Text for analysis =>
════════

- The Washington Times - Thursday, December 8, 2022

America’s big tobacco companies will now be required to produce and display signage in stores explaining the risks of smoking, the Justice Department announced Tuesday.

The order was the last of a set of corrective remedies mandated by a 1999 Racketeer Influenced and Corrupt Organizations Act (RICO) lawsuit filed by the government. 

The 2005 verdict in that trial determined that “cigarette companies had defrauded consumers about the health dangers associated with cigarette smoking,” according to the DOJ announcement.

Now Philip Morris USA Inc., R.J. Reynolds Tobacco Co., Altria and the four cigarette firms owned by ITG Brands must display signage at stores warning consumers about the dangers of smoking.

“Justice Department attorneys have worked diligently for over 20 years to hold accountable the tobacco companies that defrauded consumers about the health risks of smoking. Today’s resolution implements the last remedy of this litigation,” said Associate Attorney General Vanita Gupta.

The order primarily affects some 200,000 stores that have agreements with the four companies mentioned above. 

Now those agreements are required to be amended to display the smoking risk signs.

The signs must be in color to attract attention. Warnings required on the displays include:

— Smoking cigarettes causes numerous diseases and 1,200 American deaths on average every day.

— Cigarettes have been designed to create and sustain nicotine addiction.

— So-called light, low-tar and natural cigarettes are just as harmful as regular cigarettes.

— Secondhand smoke causes disease and death in people who do not smoke.

The signs will not be permanent. The order will take effect July 1, with a three-month grace period for the defendants to have the signs displayed. The signs, required to be in English and Spanish, will be up for 21 months after that.

The two-year duration of the warning signage was the result of negotiations between retailers, the defendants and the government, which settled on the 24-month range in May 2022.

America’s health leaders applaud the latest strike against smoking.

“Smoking causes about 30% of all cancer deaths in the United States, and therefore the court-ordered corrective statements appearing at the point of cigarette sale will help support our mission to reduce the burden of cancer,” said National Cancer Institute Behavioral Research Program Associate Director William Klein.

════════

Brief 1 => In the article on tobacco store signage, why must the warning signs be in color? Answer in one to three sentences.
Brief 2 => Does each statement agree with the article on tobacco store signage? Answer yes or no for each, and quote the deciding words. (a) The signs must appear in English and Spanish. (b) The signs will stay up permanently. (c) The order mainly affects some 200,000 stores.
Brief 3 => Write out the part of the article on tobacco store signage that begins with the words containing "The signs must" and ends with "average every day.".

Recorded information =>
════════

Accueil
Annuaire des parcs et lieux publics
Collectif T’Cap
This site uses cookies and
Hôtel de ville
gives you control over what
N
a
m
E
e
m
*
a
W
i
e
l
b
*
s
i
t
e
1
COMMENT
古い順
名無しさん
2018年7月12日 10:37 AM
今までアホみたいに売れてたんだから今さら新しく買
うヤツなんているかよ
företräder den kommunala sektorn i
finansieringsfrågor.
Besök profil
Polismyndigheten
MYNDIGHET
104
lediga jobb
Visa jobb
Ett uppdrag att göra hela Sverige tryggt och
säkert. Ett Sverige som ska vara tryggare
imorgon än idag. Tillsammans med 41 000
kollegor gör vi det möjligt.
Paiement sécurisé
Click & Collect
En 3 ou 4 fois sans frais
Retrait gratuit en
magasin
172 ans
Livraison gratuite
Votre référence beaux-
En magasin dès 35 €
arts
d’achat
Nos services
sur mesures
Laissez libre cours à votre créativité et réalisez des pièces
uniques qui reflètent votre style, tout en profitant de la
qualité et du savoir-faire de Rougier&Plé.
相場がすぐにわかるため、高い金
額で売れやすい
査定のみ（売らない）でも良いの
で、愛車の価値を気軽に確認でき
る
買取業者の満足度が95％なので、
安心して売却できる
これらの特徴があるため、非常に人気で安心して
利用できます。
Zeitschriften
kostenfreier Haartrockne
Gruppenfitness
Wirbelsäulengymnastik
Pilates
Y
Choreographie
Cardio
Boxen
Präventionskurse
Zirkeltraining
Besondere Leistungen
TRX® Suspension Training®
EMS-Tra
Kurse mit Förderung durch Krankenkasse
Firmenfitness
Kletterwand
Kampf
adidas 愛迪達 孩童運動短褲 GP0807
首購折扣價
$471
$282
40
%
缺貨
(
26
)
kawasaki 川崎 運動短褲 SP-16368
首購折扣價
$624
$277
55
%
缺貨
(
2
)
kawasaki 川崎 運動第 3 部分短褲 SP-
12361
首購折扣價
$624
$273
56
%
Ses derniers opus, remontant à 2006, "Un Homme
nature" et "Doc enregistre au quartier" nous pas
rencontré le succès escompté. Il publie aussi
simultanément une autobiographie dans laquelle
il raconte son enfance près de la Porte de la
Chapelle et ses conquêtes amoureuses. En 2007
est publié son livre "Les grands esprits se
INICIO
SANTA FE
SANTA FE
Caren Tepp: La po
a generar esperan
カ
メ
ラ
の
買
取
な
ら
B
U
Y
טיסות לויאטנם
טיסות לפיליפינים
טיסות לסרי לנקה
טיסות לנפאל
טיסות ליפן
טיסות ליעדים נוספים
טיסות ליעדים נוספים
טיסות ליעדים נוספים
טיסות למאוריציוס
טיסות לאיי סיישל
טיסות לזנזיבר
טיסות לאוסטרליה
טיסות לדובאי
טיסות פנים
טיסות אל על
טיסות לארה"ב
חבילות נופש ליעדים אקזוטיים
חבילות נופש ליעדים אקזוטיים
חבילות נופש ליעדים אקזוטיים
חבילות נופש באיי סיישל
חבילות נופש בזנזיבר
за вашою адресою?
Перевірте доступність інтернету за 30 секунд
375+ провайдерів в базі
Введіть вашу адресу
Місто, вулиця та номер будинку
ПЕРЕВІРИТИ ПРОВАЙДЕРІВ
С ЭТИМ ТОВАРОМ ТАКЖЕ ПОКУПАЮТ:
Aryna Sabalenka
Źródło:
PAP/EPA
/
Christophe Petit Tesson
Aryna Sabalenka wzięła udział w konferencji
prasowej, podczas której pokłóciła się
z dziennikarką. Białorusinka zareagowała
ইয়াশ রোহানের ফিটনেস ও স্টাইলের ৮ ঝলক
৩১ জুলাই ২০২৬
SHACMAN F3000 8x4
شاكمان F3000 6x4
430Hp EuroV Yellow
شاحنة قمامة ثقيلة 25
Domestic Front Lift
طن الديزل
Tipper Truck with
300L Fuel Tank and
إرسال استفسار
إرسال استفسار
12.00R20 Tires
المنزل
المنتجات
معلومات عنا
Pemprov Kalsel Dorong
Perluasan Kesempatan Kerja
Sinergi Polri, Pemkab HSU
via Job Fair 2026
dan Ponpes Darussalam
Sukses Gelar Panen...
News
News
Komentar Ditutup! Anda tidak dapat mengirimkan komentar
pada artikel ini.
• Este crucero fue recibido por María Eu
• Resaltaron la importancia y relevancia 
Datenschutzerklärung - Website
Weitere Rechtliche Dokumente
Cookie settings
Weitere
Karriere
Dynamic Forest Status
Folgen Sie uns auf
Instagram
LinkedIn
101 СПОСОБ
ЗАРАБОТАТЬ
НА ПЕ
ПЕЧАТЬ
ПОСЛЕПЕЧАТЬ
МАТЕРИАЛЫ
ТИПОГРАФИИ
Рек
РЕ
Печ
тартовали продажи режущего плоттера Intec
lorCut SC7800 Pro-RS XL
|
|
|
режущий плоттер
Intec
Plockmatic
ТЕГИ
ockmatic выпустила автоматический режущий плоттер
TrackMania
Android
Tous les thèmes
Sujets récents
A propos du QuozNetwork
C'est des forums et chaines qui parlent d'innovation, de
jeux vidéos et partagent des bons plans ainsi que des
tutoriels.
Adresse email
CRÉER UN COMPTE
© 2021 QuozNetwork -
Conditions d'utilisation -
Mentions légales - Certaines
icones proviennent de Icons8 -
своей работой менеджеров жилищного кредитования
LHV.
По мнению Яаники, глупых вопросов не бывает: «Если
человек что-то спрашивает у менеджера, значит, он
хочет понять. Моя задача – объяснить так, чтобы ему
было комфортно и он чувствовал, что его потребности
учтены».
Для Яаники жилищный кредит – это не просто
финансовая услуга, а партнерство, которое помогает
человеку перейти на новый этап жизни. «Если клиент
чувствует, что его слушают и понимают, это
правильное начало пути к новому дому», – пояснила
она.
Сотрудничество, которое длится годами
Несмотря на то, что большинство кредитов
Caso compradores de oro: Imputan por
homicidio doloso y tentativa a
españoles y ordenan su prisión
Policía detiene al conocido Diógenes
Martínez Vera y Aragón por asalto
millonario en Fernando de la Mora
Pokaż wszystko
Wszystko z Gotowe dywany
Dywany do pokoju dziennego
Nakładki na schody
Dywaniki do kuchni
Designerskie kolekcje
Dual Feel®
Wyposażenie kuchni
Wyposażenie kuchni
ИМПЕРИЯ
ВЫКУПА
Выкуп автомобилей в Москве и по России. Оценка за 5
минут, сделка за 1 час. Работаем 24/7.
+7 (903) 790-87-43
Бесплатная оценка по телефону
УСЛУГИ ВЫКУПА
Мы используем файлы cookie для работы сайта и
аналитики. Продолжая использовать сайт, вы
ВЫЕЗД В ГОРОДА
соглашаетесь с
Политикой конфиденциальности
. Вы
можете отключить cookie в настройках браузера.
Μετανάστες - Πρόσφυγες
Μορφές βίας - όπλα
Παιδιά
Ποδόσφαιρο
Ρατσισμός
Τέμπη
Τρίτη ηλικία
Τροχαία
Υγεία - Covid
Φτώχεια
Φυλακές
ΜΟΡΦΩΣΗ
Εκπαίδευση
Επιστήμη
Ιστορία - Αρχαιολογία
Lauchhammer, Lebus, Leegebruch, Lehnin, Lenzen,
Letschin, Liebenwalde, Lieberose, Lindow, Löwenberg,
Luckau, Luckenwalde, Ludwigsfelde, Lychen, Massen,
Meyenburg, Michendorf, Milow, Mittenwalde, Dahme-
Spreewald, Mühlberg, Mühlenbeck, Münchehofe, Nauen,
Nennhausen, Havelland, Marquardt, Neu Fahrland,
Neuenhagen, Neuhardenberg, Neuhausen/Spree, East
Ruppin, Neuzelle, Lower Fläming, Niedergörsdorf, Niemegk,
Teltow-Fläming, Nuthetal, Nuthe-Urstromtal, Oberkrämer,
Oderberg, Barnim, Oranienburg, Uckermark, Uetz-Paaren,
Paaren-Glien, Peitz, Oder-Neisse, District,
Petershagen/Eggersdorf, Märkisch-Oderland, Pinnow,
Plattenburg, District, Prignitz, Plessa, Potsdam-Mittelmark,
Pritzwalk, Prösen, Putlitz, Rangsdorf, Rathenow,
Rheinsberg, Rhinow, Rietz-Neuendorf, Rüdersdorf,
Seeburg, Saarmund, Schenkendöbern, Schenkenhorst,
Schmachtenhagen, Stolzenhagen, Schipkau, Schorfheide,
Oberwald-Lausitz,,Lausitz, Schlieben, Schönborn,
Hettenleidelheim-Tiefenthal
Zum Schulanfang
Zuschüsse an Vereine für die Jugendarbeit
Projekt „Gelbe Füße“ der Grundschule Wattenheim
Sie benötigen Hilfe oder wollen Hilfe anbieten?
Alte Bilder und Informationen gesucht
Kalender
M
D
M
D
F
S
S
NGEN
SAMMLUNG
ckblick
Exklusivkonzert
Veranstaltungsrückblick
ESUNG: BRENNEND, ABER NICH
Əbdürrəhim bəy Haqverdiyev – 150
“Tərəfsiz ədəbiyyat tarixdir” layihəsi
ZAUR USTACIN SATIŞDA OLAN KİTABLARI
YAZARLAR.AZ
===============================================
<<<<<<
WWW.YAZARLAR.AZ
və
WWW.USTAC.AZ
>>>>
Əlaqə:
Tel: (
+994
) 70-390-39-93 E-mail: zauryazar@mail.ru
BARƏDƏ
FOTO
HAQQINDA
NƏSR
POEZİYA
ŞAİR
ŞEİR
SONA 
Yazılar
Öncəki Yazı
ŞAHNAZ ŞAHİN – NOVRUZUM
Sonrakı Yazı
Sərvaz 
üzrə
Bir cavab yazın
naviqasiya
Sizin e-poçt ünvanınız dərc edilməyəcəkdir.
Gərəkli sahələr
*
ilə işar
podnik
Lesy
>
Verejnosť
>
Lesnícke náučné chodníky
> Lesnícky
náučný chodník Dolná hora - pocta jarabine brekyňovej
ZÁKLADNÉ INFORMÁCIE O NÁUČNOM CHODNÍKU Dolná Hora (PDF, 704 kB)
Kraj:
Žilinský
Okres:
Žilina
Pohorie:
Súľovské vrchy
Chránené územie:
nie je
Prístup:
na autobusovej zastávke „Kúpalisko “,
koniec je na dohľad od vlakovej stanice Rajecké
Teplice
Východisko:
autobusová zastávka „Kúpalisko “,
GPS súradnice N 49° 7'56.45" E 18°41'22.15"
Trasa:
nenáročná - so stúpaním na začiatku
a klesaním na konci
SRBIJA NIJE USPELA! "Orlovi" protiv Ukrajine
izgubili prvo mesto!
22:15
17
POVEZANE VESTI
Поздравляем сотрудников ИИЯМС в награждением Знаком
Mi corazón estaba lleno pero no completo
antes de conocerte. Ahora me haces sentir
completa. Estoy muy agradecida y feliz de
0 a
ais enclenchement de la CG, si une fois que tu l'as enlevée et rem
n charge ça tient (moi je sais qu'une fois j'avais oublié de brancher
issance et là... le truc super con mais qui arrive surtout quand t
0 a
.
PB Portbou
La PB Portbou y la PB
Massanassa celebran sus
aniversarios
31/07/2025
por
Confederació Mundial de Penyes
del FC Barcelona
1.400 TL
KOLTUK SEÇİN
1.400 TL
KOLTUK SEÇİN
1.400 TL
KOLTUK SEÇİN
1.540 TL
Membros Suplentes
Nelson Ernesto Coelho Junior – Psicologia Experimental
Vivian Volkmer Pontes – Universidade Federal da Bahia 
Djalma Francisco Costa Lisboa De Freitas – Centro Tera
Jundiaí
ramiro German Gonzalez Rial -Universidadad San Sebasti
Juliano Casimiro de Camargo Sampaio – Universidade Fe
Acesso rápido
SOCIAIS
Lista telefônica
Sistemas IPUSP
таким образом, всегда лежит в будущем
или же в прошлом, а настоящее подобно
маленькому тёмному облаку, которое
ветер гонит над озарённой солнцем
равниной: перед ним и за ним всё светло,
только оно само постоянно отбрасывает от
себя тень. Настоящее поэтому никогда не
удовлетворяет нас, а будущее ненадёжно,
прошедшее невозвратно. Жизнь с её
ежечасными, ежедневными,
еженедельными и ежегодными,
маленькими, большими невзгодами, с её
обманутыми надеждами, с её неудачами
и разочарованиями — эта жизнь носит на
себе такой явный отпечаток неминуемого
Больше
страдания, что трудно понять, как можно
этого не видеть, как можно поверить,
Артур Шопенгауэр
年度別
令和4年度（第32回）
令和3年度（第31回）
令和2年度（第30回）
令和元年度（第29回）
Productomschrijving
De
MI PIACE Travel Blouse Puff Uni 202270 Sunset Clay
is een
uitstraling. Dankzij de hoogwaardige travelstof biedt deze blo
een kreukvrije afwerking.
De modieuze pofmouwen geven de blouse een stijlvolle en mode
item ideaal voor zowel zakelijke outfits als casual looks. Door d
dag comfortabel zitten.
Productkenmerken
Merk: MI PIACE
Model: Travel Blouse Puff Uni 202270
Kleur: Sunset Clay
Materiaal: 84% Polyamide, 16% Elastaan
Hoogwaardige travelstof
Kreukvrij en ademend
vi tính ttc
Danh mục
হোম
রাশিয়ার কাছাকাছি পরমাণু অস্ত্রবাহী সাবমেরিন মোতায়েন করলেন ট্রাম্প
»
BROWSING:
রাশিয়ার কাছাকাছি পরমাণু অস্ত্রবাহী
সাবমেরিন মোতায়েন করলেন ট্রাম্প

════════

Task answer 1 => The signs must be in color to attract attention.

Task answer 2 =>
(a) Yes: "required to be in English and Spanish"
(b) No: "The signs will not be permanent."
(c) Yes: "The order primarily affects some 200,000 stores"

Task answer 3 =>
The signs must be in color to attract attention. Warnings required on the displays include:

— Smoking cigarettes causes numerous diseases and 1,200 American deaths on average every day.